И это искусственное спокойствие длилось еще много дней, оно держало его за письменным столом, оно оправдывало его одиночество в его собственных глазах. Директору исторического театра Готштейну перед премьерой «Мачехи» он озабоченно и откровенно сказал:
— Мой дорогой шеф, спектакль «Мачеха» — это будет что-то ужасное… Но поймите меня правильно. Речь идет не о мелодраме, где предатель поджигает дом и держит в страхе жителей.
Краснощекий Готштейн, улыбаясь, забавлялся дорогим перстнем на руке. Он готов был слушать о каких угодно страхах господина Бальзака. Его занимала писательская фантазия.

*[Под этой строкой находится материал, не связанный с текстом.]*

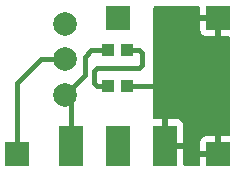
<source format=gbr>
%TF.GenerationSoftware,KiCad,Pcbnew,(6.0.8)*%
%TF.CreationDate,2023-03-29T22:56:26+03:00*%
%TF.ProjectId,ITR-2,4954522d-322e-46b6-9963-61645f706362,rev?*%
%TF.SameCoordinates,Original*%
%TF.FileFunction,Copper,L1,Top*%
%TF.FilePolarity,Positive*%
%FSLAX46Y46*%
G04 Gerber Fmt 4.6, Leading zero omitted, Abs format (unit mm)*
G04 Created by KiCad (PCBNEW (6.0.8)) date 2023-03-29 22:56:26*
%MOMM*%
%LPD*%
G01*
G04 APERTURE LIST*
G04 Aperture macros list*
%AMOutline4P*
0 Free polygon, 4 corners , with rotation*
0 The origin of the aperture is its center*
0 number of corners: always 4*
0 $1 to $8 corner X, Y*
0 $9 Rotation angle, in degrees counterclockwise*
0 create outline with 4 corners*
4,1,4,$1,$2,$3,$4,$5,$6,$7,$8,$1,$2,$9*%
G04 Aperture macros list end*
%TA.AperFunction,ComponentPad*%
%ADD10R,2.000000X3.500000*%
%TD*%
%TA.AperFunction,ComponentPad*%
%ADD11C,2.000000*%
%TD*%
%TA.AperFunction,ComponentPad*%
%ADD12Outline4P,-1.000000X-1.000000X1.000000X-1.000000X1.000000X1.000000X-1.000000X1.000000X0.000000*%
%TD*%
%TA.AperFunction,SMDPad,CuDef*%
%ADD13R,1.100000X1.050000*%
%TD*%
%TA.AperFunction,Conductor*%
%ADD14C,0.400000*%
%TD*%
G04 APERTURE END LIST*
D10*
%TO.P,R1,1*%
%TO.N,Net-(R2-Pad1)*%
X106000000Y-112325000D03*
%TO.P,R1,2*%
%TO.N,Net-(X3-Pad1)*%
X110000000Y-112325000D03*
%TO.P,R1,3*%
%TO.N,GND*%
X114000000Y-112325000D03*
%TD*%
D11*
%TO.P,SB1,1*%
%TO.N,Net-(R2-Pad1)*%
X105500000Y-108000000D03*
%TO.P,SB1,2*%
%TO.N,/9V-IN*%
X105500000Y-105000000D03*
%TO.P,SB1,3*%
%TO.N,unconnected-(SB1-Pad3)*%
X105500000Y-102000000D03*
%TD*%
D12*
%TO.P,X4,1,1*%
%TO.N,GND*%
X118500000Y-101500000D03*
%TD*%
%TO.P,X3,1,1*%
%TO.N,Net-(X3-Pad1)*%
X110000000Y-101500000D03*
%TD*%
%TO.P,X2,1,1*%
%TO.N,GND*%
X118500000Y-113000000D03*
%TD*%
%TO.P,X1,1,1*%
%TO.N,/9V-IN*%
X101500000Y-113000000D03*
%TD*%
D13*
%TO.P,HL1,A,A*%
%TO.N,Net-(R2-Pad2)*%
X109200000Y-107250000D03*
%TO.P,HL1,K,K*%
%TO.N,GND*%
X110800000Y-107250000D03*
%TD*%
%TO.P,R2,1*%
%TO.N,Net-(R2-Pad1)*%
X109200000Y-104250000D03*
%TO.P,R2,2*%
%TO.N,Net-(R2-Pad2)*%
X110800000Y-104250000D03*
%TD*%
D14*
%TO.N,GND*%
X110800000Y-107250000D02*
X113500000Y-107250000D01*
%TO.N,Net-(R2-Pad1)*%
X107200000Y-104800000D02*
X107200000Y-106000000D01*
X107750000Y-104250000D02*
X107200000Y-104800000D01*
X109200000Y-104250000D02*
X107750000Y-104250000D01*
X107200000Y-106300000D02*
X107200000Y-106000000D01*
X105500000Y-108000000D02*
X107200000Y-106300000D01*
%TO.N,Net-(R2-Pad2)*%
X111750000Y-104250000D02*
X110800000Y-104250000D01*
X112000000Y-104500000D02*
X111750000Y-104250000D01*
X112000000Y-105500000D02*
X112000000Y-104500000D01*
X111750000Y-105750000D02*
X112000000Y-105500000D01*
X108250000Y-105750000D02*
X111750000Y-105750000D01*
X108000000Y-106000000D02*
X108250000Y-105750000D01*
X108000000Y-107000000D02*
X108000000Y-106000000D01*
X108250000Y-107250000D02*
X108000000Y-107000000D01*
X109200000Y-107250000D02*
X108250000Y-107250000D01*
%TO.N,Net-(R2-Pad1)*%
X106000000Y-108500000D02*
X105500000Y-108000000D01*
X106000000Y-113125000D02*
X106000000Y-108500000D01*
%TO.N,/9V-IN*%
X103500000Y-105000000D02*
X105500000Y-105000000D01*
X101500000Y-107000000D02*
X103500000Y-105000000D01*
X101500000Y-113000000D02*
X101500000Y-107000000D01*
%TD*%
%TA.AperFunction,Conductor*%
%TO.N,GND*%
G36*
X116934121Y-100528502D02*
G01*
X116980614Y-100582158D01*
X116992000Y-100634500D01*
X116992000Y-101227885D01*
X116996475Y-101243124D01*
X116997865Y-101244329D01*
X117005548Y-101246000D01*
X118628000Y-101246000D01*
X118696121Y-101266002D01*
X118742614Y-101319658D01*
X118754000Y-101372000D01*
X118754000Y-102989884D01*
X118758475Y-103005123D01*
X118759865Y-103006328D01*
X118767548Y-103007999D01*
X119365500Y-103007999D01*
X119433621Y-103028001D01*
X119480114Y-103081657D01*
X119491500Y-103133999D01*
X119491500Y-111366000D01*
X119471498Y-111434121D01*
X119417842Y-111480614D01*
X119365500Y-111492000D01*
X118772115Y-111492000D01*
X118756876Y-111496475D01*
X118755671Y-111497865D01*
X118754000Y-111505548D01*
X118754000Y-113128000D01*
X118733998Y-113196121D01*
X118680342Y-113242614D01*
X118628000Y-113254000D01*
X117010116Y-113254000D01*
X116994877Y-113258475D01*
X116993672Y-113259865D01*
X116992001Y-113267548D01*
X116992001Y-113865500D01*
X116971999Y-113933621D01*
X116918343Y-113980114D01*
X116866001Y-113991500D01*
X115634000Y-113991500D01*
X115565879Y-113971498D01*
X115519386Y-113917842D01*
X115508000Y-113865500D01*
X115508000Y-112727885D01*
X116992000Y-112727885D01*
X116996475Y-112743124D01*
X116997865Y-112744329D01*
X117005548Y-112746000D01*
X118227885Y-112746000D01*
X118243124Y-112741525D01*
X118244329Y-112740135D01*
X118246000Y-112732452D01*
X118246000Y-111510116D01*
X118241525Y-111494877D01*
X118240135Y-111493672D01*
X118232452Y-111492001D01*
X117455331Y-111492001D01*
X117448510Y-111492371D01*
X117397648Y-111497895D01*
X117382396Y-111501521D01*
X117261946Y-111546676D01*
X117246351Y-111555214D01*
X117144276Y-111631715D01*
X117131715Y-111644276D01*
X117055214Y-111746351D01*
X117046676Y-111761946D01*
X117001522Y-111882394D01*
X116997895Y-111897649D01*
X116992369Y-111948514D01*
X116992000Y-111955328D01*
X116992000Y-112727885D01*
X115508000Y-112727885D01*
X115508000Y-112597115D01*
X115503525Y-112581876D01*
X115502135Y-112580671D01*
X115494452Y-112579000D01*
X113872000Y-112579000D01*
X113803879Y-112558998D01*
X113757386Y-112505342D01*
X113746000Y-112453000D01*
X113746000Y-112052885D01*
X114254000Y-112052885D01*
X114258475Y-112068124D01*
X114259865Y-112069329D01*
X114267548Y-112071000D01*
X115489884Y-112071000D01*
X115505123Y-112066525D01*
X115506328Y-112065135D01*
X115507999Y-112057452D01*
X115507999Y-110530331D01*
X115507629Y-110523510D01*
X115502105Y-110472648D01*
X115498479Y-110457396D01*
X115453324Y-110336946D01*
X115444786Y-110321351D01*
X115368285Y-110219276D01*
X115355724Y-110206715D01*
X115253649Y-110130214D01*
X115238054Y-110121676D01*
X115117606Y-110076522D01*
X115102351Y-110072895D01*
X115051486Y-110067369D01*
X115044672Y-110067000D01*
X114272115Y-110067000D01*
X114256876Y-110071475D01*
X114255671Y-110072865D01*
X114254000Y-110080548D01*
X114254000Y-112052885D01*
X113746000Y-112052885D01*
X113746000Y-110085116D01*
X113741525Y-110069877D01*
X113740135Y-110068672D01*
X113732452Y-110067001D01*
X113126000Y-110067001D01*
X113057879Y-110046999D01*
X113011386Y-109993343D01*
X113000000Y-109941001D01*
X113000000Y-102544669D01*
X116992001Y-102544669D01*
X116992371Y-102551490D01*
X116997895Y-102602352D01*
X117001521Y-102617604D01*
X117046676Y-102738054D01*
X117055214Y-102753649D01*
X117131715Y-102855724D01*
X117144276Y-102868285D01*
X117246351Y-102944786D01*
X117261946Y-102953324D01*
X117382394Y-102998478D01*
X117397649Y-103002105D01*
X117448514Y-103007631D01*
X117455328Y-103008000D01*
X118227885Y-103008000D01*
X118243124Y-103003525D01*
X118244329Y-103002135D01*
X118246000Y-102994452D01*
X118246000Y-101772115D01*
X118241525Y-101756876D01*
X118240135Y-101755671D01*
X118232452Y-101754000D01*
X117010116Y-101754000D01*
X116994877Y-101758475D01*
X116993672Y-101759865D01*
X116992001Y-101767548D01*
X116992001Y-102544669D01*
X113000000Y-102544669D01*
X113000000Y-100634500D01*
X113020002Y-100566379D01*
X113073658Y-100519886D01*
X113126000Y-100508500D01*
X116866000Y-100508500D01*
X116934121Y-100528502D01*
G37*
%TD.AperFunction*%
%TD*%
M02*

</source>
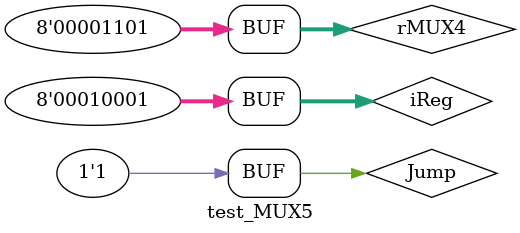
<source format=v>
module test_MUX5;
    reg [7:0] iReg;
    reg [7:0] rMUX4;
    reg Jump;
    wire [7:0] out;
    initial begin
        #1 Jump = 0; iReg = 8'b00010001; rMUX4 = 8'b00001101;

        #1 Jump = 1; 
    end
    initial begin
        $monitor("Time=%0d, controle Jump: %b, in iReg: %b, in rMUX4: %b, out: %b",
                $time, Jump, iReg, rMUX4, out);
    end
    MUX5 gate1(iReg, rMUX4, out, Jump);
endmodule


</source>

— Нет, шеф, послушайте! — Бальзак взмахнул рукой, точно сжимая в ней саблю и снося голову невидимому противнику, и запальчиво крикнул: — Нет, шеф! Я мечтаю о салонной комедии, где все мирно, радушно. Мужчины играют в вист при свечах, под мягкими зелеными абажурами. Женщины смеются и болтают над своими вышивками. Пьют патриархальный чай. Словом, все являет порядок и гармонию.
Охваченный своими мыслями, он задумался. Готштейн, облокотясь на стол, несмело попросил:
— Дальше, мсье Бальзак. Дальше.
— И вот над всем этим бушуют страсти, драма зреет и движется, пока, наконец, не прорывается, как пламя пожара. Вы понимаете, Готштейн?
Бальзак торжествующе ударил директора театра по плечу. Тот упал на диван, раскинув руки и крича:
— Я понимаю, но к чему эти неосторожные движения, метр!
Бальзак не заметил ни своего поступка, ни крика Готштейна. Он отступил на несколько шагов от дивана и, сдерживая жестом собеседника, продолжал:
— А после этой пьесы я напишу вам, только для вашего театра, Готштейн, чудесную трагедию.
Он поднял руку и застыл на миг, согревая директора блестящими глазами.
— Вина! — крикнул Готштейн, вскакивая с дивана. — Скорее вина!